*TASK INSTRUCTIONS*. Skip all pictures; return exactly the lines from the one containing "12: (214, 88, 0.38)" through the end of the data.

*MATERIAL PROVIDED*.
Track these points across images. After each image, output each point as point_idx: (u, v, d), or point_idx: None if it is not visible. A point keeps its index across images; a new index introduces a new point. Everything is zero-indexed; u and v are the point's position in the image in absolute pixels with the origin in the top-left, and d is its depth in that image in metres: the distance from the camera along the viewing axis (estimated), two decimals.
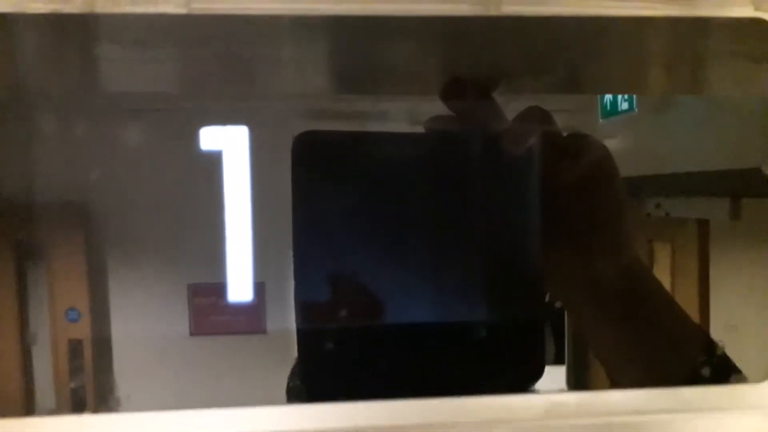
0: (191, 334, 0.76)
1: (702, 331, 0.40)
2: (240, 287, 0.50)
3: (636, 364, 0.38)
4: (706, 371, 0.35)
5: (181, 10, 0.22)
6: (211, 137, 0.34)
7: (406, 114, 0.40)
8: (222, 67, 0.32)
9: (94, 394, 0.50)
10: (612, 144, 0.39)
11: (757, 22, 0.25)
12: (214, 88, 0.38)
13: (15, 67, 0.30)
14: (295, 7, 0.23)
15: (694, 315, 0.60)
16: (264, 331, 0.66)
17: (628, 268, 0.38)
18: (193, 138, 0.39)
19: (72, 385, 0.51)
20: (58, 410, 0.44)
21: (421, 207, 0.38)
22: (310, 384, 0.37)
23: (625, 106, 0.75)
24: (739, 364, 0.35)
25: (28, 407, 0.47)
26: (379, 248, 0.37)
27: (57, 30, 0.24)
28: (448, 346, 0.37)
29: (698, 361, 0.36)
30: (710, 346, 0.37)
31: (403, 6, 0.25)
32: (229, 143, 0.34)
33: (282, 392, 0.42)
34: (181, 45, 0.27)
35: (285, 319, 0.38)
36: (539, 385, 0.37)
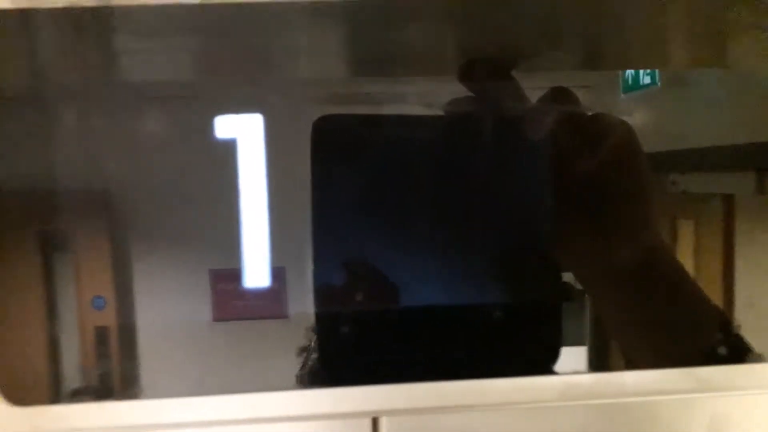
0: (214, 319, 0.77)
1: (719, 310, 0.39)
2: (260, 272, 0.50)
3: (653, 345, 0.38)
4: (722, 350, 0.35)
5: (195, 0, 0.22)
6: (230, 124, 0.34)
7: (424, 96, 0.40)
8: (238, 55, 0.32)
9: (119, 380, 0.51)
10: (633, 119, 0.39)
11: None
12: (230, 75, 0.38)
13: (35, 61, 0.30)
14: None
15: (718, 293, 0.59)
16: (286, 316, 0.66)
17: (649, 249, 0.37)
18: (213, 125, 0.39)
19: (98, 372, 0.52)
20: (84, 397, 0.45)
21: (441, 189, 0.37)
22: (329, 368, 0.37)
23: (647, 80, 0.74)
24: (757, 342, 0.35)
25: (54, 394, 0.48)
26: (399, 231, 0.37)
27: (74, 23, 0.24)
28: (467, 329, 0.37)
29: (715, 340, 0.35)
30: (727, 325, 0.37)
31: None
32: (246, 130, 0.34)
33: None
34: (197, 34, 0.27)
35: (306, 304, 0.38)
36: (560, 366, 0.37)
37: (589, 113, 0.37)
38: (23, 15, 0.22)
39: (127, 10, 0.22)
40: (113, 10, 0.22)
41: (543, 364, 0.37)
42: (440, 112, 0.38)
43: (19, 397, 0.27)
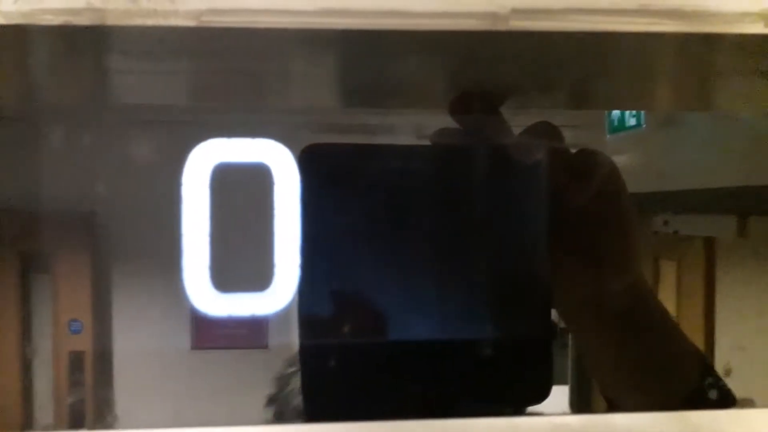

*RESULT OF THIS EXERCISE*.
12: (214, 88, 0.38)
13: (15, 67, 0.30)
14: (295, 7, 0.23)
15: (694, 315, 0.60)
16: (264, 331, 0.66)
17: (628, 268, 0.38)
18: (193, 138, 0.39)
19: (72, 385, 0.51)
20: (58, 410, 0.44)
21: (421, 207, 0.38)
22: (310, 384, 0.37)
23: (625, 106, 0.75)
24: (739, 364, 0.35)
25: (28, 407, 0.47)
26: (379, 248, 0.37)
27: (57, 30, 0.24)
28: (448, 346, 0.37)
29: (698, 361, 0.36)
30: (710, 346, 0.37)
31: (403, 6, 0.25)
32: (229, 143, 0.34)
33: (282, 392, 0.42)
34: (181, 45, 0.27)
35: (285, 319, 0.38)
36: (539, 385, 0.37)
0: (214, 319, 0.77)
1: (719, 310, 0.39)
2: (260, 272, 0.50)
3: (653, 345, 0.38)
4: (722, 350, 0.35)
5: (195, 0, 0.22)
6: (230, 124, 0.34)
7: (424, 96, 0.40)
8: (238, 55, 0.32)
9: (119, 380, 0.51)
10: (633, 119, 0.39)
11: None
12: (230, 75, 0.38)
13: (35, 61, 0.30)
14: None
15: (718, 293, 0.59)
16: (286, 316, 0.66)
17: (649, 249, 0.37)
18: (213, 125, 0.39)
19: (98, 372, 0.52)
20: (84, 397, 0.45)
21: (441, 189, 0.37)
22: (329, 368, 0.37)
23: (647, 80, 0.74)
24: (757, 342, 0.35)
25: (54, 394, 0.48)
26: (399, 231, 0.37)
27: (74, 23, 0.24)
28: (467, 329, 0.37)
29: (715, 340, 0.35)
30: (727, 325, 0.37)
31: None
32: (246, 130, 0.34)
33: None
34: (197, 34, 0.27)
35: (306, 304, 0.38)
36: (560, 366, 0.37)
37: (589, 113, 0.37)
38: (23, 15, 0.22)
39: (127, 10, 0.22)
40: (113, 10, 0.22)
41: (543, 364, 0.37)
42: (440, 112, 0.38)
43: (19, 397, 0.27)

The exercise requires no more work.